Given text –
#####

- Promotional poster
- Also known as: DHMIS
- Genre: Adult puppeteering; Comedy horror; Musical; Surreal humour; Psychological horror;
- Created by: Becky Sloan; Joseph Pelling; Baker Terry;
- Written by: Becky Sloan; Joseph Pelling; Hugo Donkin; Baker Terry;
- Directed by: Becky Sloan; Joseph Pelling;
- Voices of: Baker Terry; Joseph Pelling; Becky Sloan;
- Composers: Joseph Pelling; Charlie Pelling;
- Country of origin: United Kingdom
- Original language: English
- No. of series: 1
- No. of episodes: 6

Production
- Executive producers: Becky Sloan; Joseph Pelling; James Stevenson Bretton; Thomas Ridgewell;
- Producers: Benjamin Lole; Hugo Donkin;
- Cinematography: Max Halstead; Edward Tucker;
- Running time: 3–8 minutes
- Production companies: THIS IS IT; Blink Industries;

Original release
- Network: YouTube
- Release: 29 July 2011 – 19 June 2016

Related
- Don't Hug Me I'm Scared (TV series)

= Don't Hug Me I'm Scared =

British web series

Don't Hug Me I'm Scared (DHMIS) is a British adult puppet comedy horror web series created by Becky Sloan and Joe Pelling that consists of six short episodes released on YouTube between 29 July 2011 and 19 June 2016. It is notable for blending surrealism and dark comedy with psychological horror and musical elements. Its production is diverse, combining puppetry and live action with styles of animation including stop motion, traditional animation, flash animation, claymation, and computer animation.

Each episode of the series starts like a typical children's programme, consisting of anthropomorphic puppets akin to those featured in Sesame Street or The Muppets. The series parodies and satirises these programmes by juxtaposing its inhabitants and their childlike, colourful environment against disturbing themes; each episode develops a plot twist that incorporates psychological horror, surreal imagery, dark comedy, extreme graphic violence, and existentialism, before returning the traumatised characters to their original situation with an altered outlook as a result of their experience. The series has received widespread critical acclaim for its production design, humour, hidden themes, lore, and characters.

#####

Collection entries
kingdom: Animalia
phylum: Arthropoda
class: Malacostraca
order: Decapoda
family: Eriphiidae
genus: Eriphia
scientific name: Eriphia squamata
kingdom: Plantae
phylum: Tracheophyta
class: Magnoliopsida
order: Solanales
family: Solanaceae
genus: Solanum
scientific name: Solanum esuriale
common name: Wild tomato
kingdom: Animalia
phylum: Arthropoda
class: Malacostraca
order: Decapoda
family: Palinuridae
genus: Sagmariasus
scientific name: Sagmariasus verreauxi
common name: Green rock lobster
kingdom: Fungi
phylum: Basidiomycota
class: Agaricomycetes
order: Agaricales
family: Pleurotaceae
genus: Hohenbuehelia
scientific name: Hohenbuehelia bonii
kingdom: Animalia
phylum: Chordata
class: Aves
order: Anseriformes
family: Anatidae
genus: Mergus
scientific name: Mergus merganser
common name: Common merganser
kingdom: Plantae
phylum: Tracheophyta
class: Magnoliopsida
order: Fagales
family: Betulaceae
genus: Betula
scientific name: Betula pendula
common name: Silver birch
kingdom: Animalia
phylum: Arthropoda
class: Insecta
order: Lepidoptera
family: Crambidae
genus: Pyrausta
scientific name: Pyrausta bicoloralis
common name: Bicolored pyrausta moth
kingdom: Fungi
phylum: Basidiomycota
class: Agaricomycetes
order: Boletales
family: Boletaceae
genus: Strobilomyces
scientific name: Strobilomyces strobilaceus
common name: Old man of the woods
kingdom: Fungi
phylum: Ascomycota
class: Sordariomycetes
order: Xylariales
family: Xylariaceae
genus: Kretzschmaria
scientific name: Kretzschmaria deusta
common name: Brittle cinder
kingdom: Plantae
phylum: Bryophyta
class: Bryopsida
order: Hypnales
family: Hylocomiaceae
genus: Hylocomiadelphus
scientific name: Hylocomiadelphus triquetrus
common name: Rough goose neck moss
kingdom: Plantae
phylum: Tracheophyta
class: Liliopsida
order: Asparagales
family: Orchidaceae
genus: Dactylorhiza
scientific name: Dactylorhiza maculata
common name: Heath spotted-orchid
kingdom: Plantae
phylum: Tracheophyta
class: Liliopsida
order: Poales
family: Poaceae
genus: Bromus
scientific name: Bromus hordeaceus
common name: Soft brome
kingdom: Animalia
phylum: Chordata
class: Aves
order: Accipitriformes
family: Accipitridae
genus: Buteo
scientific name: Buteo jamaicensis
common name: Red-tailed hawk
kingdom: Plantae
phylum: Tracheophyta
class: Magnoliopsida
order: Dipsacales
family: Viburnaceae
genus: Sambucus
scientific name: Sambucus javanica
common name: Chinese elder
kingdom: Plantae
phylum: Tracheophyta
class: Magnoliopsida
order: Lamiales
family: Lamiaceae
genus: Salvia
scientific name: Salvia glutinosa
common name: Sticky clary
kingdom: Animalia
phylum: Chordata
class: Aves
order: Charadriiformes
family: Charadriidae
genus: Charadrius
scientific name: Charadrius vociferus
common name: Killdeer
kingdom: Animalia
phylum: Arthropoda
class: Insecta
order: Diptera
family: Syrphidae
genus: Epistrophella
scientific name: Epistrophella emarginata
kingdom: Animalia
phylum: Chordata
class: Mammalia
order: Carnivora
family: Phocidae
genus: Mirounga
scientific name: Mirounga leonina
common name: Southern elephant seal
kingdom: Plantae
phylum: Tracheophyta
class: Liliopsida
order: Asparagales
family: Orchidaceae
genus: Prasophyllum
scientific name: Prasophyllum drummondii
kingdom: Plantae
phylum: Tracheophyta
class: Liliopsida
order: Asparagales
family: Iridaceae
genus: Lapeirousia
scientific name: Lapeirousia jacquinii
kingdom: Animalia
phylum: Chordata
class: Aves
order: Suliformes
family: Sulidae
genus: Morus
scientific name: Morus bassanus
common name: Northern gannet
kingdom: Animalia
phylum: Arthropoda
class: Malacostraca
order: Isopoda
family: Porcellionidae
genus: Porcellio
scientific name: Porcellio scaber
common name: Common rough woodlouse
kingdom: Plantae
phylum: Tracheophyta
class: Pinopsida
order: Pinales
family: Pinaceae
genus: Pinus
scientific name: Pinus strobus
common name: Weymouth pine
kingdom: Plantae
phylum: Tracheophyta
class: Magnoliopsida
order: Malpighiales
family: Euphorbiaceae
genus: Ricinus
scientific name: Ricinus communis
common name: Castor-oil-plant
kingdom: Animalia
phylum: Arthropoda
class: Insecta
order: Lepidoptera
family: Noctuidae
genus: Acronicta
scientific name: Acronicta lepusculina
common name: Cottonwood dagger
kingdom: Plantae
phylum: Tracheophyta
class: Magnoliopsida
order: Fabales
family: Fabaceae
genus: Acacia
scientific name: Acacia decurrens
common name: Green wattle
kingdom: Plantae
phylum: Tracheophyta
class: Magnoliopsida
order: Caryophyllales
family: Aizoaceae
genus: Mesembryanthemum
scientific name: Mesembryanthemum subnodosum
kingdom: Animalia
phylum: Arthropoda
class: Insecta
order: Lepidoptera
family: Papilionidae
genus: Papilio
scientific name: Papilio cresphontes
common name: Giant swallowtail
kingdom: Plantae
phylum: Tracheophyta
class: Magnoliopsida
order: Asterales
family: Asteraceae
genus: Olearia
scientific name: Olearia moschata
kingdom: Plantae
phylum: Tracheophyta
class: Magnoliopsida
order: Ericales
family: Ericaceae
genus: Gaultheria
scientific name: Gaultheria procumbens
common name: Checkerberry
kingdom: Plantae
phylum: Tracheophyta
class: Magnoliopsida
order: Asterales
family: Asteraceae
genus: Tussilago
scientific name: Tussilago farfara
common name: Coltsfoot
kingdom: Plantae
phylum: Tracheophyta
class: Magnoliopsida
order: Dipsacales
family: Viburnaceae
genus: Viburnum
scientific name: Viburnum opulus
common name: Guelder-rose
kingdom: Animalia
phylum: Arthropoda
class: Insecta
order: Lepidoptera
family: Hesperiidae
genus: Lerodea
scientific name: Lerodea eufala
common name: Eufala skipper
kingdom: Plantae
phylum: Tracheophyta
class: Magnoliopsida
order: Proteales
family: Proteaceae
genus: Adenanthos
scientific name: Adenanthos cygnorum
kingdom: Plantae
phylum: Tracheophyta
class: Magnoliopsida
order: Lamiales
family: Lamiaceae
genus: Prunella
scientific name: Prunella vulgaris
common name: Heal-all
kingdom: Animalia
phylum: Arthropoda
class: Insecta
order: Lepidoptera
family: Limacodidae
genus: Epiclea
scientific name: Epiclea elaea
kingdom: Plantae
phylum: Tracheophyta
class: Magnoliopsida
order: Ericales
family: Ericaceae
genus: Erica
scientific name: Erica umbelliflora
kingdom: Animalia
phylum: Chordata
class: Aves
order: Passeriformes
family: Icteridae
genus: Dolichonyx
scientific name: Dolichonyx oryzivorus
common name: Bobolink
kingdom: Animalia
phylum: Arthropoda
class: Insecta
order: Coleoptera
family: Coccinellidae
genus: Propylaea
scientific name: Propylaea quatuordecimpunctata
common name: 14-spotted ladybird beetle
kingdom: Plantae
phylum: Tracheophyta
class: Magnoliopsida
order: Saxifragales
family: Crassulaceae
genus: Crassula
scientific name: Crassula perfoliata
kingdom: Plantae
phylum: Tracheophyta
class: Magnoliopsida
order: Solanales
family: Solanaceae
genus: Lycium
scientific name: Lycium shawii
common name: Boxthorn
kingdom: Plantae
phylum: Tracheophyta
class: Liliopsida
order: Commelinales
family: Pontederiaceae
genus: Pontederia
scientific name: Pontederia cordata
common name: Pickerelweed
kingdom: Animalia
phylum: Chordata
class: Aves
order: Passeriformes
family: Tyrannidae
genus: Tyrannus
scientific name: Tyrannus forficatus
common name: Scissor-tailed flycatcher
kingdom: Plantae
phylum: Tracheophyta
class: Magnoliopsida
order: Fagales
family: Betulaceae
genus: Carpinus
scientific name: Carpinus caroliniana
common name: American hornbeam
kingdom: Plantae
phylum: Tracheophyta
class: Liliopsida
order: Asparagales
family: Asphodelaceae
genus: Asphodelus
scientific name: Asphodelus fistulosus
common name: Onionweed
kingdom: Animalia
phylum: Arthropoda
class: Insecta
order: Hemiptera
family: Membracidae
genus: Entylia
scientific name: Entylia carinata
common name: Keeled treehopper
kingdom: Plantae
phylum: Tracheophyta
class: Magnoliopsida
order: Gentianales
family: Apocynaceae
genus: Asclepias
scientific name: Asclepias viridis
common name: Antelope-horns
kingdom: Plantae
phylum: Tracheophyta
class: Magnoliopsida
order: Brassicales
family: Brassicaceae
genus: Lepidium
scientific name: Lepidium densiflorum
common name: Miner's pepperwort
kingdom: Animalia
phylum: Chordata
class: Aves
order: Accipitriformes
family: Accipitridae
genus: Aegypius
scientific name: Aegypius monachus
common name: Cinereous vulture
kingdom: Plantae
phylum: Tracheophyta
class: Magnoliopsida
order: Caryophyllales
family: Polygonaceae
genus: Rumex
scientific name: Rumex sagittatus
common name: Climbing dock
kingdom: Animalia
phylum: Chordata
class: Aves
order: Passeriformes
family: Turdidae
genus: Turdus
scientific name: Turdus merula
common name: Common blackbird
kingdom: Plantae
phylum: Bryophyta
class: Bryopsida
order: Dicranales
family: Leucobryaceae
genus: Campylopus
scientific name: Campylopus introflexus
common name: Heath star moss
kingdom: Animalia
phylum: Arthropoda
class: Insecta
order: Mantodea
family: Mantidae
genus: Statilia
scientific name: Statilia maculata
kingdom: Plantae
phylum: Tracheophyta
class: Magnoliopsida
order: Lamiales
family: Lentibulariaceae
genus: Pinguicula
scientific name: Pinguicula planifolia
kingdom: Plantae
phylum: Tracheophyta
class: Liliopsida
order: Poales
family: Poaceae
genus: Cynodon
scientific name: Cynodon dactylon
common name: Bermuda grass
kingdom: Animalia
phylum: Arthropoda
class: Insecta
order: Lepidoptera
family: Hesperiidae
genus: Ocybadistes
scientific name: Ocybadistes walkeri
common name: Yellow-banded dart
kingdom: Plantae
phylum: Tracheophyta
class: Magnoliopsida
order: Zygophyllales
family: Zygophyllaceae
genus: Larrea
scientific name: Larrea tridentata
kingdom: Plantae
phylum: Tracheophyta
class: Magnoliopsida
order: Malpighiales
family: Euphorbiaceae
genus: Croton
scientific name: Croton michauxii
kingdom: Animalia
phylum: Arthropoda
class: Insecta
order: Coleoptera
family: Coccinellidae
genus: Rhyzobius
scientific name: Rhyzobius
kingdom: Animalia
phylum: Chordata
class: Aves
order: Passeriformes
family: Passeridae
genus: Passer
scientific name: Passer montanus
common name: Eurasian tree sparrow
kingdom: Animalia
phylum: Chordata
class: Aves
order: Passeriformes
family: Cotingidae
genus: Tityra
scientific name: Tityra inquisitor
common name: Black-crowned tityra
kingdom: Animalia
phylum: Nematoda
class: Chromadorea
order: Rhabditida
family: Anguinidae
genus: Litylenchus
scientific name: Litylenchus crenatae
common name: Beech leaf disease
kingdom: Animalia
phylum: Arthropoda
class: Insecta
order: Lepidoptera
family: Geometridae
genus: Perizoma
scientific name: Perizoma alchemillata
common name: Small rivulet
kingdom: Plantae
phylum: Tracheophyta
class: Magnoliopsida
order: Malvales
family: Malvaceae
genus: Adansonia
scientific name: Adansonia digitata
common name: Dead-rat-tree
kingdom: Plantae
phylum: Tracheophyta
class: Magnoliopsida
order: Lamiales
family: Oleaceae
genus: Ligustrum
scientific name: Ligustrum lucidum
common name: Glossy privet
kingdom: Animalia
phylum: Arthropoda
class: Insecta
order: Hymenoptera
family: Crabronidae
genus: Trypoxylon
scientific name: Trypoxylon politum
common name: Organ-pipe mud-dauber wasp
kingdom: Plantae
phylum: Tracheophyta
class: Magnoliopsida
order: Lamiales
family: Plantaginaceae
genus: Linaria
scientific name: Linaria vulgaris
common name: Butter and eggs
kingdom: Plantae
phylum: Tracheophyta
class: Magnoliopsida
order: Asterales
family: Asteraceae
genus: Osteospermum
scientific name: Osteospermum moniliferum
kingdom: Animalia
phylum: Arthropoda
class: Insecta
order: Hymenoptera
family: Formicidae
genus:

#####

To do –
According to the web series article, between which two dates were the episodes released on YouTube? The records are separate material with no connection to the text.

Solved problem –
Between 29 July 2011 and 19 June 2016.